Top of SUPPLIED INFORMATION

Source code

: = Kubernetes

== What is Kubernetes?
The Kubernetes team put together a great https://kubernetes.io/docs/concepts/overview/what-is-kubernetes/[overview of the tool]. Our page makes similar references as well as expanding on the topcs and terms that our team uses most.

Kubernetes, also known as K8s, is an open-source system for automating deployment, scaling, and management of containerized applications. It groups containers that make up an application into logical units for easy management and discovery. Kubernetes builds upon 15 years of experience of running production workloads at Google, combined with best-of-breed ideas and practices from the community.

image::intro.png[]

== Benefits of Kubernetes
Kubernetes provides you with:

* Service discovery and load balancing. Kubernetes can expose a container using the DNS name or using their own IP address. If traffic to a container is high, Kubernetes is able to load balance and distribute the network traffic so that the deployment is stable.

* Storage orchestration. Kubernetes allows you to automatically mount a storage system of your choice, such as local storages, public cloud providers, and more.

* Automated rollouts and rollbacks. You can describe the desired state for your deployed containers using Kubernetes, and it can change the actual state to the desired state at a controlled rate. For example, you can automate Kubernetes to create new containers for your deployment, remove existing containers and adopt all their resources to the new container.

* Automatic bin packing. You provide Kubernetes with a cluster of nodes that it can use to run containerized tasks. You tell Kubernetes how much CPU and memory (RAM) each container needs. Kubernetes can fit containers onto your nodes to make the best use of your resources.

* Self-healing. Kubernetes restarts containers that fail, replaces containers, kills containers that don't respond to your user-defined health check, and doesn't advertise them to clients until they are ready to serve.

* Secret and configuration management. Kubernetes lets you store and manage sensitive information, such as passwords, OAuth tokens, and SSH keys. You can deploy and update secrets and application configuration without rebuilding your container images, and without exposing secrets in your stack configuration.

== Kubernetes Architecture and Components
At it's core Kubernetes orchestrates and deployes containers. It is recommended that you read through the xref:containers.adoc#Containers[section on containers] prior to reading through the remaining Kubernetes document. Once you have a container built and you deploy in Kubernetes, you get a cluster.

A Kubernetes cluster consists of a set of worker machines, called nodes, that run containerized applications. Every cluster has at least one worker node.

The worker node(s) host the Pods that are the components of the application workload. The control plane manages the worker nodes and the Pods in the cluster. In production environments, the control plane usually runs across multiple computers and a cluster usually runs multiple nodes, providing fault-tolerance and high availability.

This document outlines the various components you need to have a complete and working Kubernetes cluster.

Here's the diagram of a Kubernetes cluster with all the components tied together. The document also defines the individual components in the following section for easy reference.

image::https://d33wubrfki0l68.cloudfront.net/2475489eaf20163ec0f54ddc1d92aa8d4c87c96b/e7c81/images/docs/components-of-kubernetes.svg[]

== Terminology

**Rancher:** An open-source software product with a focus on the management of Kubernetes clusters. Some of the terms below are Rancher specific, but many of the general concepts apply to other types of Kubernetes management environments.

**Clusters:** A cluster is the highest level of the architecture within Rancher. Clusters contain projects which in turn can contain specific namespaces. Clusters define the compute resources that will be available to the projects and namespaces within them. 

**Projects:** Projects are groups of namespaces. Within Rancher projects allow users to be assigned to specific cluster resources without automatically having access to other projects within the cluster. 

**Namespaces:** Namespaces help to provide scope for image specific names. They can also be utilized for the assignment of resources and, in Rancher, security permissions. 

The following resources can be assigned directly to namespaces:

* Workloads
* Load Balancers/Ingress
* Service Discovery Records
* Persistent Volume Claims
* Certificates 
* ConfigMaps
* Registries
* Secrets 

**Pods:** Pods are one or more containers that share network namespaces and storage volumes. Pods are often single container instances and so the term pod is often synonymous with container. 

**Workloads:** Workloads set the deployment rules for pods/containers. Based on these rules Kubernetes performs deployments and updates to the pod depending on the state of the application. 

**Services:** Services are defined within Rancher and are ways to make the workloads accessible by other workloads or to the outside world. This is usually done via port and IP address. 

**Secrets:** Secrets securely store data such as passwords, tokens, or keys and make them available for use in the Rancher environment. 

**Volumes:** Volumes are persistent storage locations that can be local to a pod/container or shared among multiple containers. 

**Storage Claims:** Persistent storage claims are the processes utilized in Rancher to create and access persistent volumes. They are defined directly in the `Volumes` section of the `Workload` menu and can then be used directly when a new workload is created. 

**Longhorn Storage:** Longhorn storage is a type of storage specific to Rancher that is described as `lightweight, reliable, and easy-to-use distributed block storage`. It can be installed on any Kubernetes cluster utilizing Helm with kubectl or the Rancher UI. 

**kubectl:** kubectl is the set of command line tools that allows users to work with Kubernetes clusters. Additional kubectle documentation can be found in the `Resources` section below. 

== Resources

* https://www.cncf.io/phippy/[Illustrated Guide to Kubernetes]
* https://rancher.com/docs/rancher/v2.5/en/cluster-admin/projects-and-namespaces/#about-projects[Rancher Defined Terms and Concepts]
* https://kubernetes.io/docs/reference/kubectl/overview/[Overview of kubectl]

Bottom of SUPPLIED INFORMATION

#### TASK DESCRIPTION
The expected output is exactly the lines of the listing above between the line holding "Rancher, security permissions." and the line holding "of the application.", inclusive.

#### EXPECTED ANSWER
**Namespaces:** Namespaces help to provide scope for image specific names. They can also be utilized for the assignment of resources and, in Rancher, security permissions. 

The following resources can be assigned directly to namespaces:

* Workloads
* Load Balancers/Ingress
* Service Discovery Records
* Persistent Volume Claims
* Certificates 
* ConfigMaps
* Registries
* Secrets 

**Pods:** Pods are one or more containers that share network namespaces and storage volumes. Pods are often single container instances and so the term pod is often synonymous with container. 

**Workloads:** Workloads set the deployment rules for pods/containers. Based on these rules Kubernetes performs deployments and updates to the pod depending on the state of the application. 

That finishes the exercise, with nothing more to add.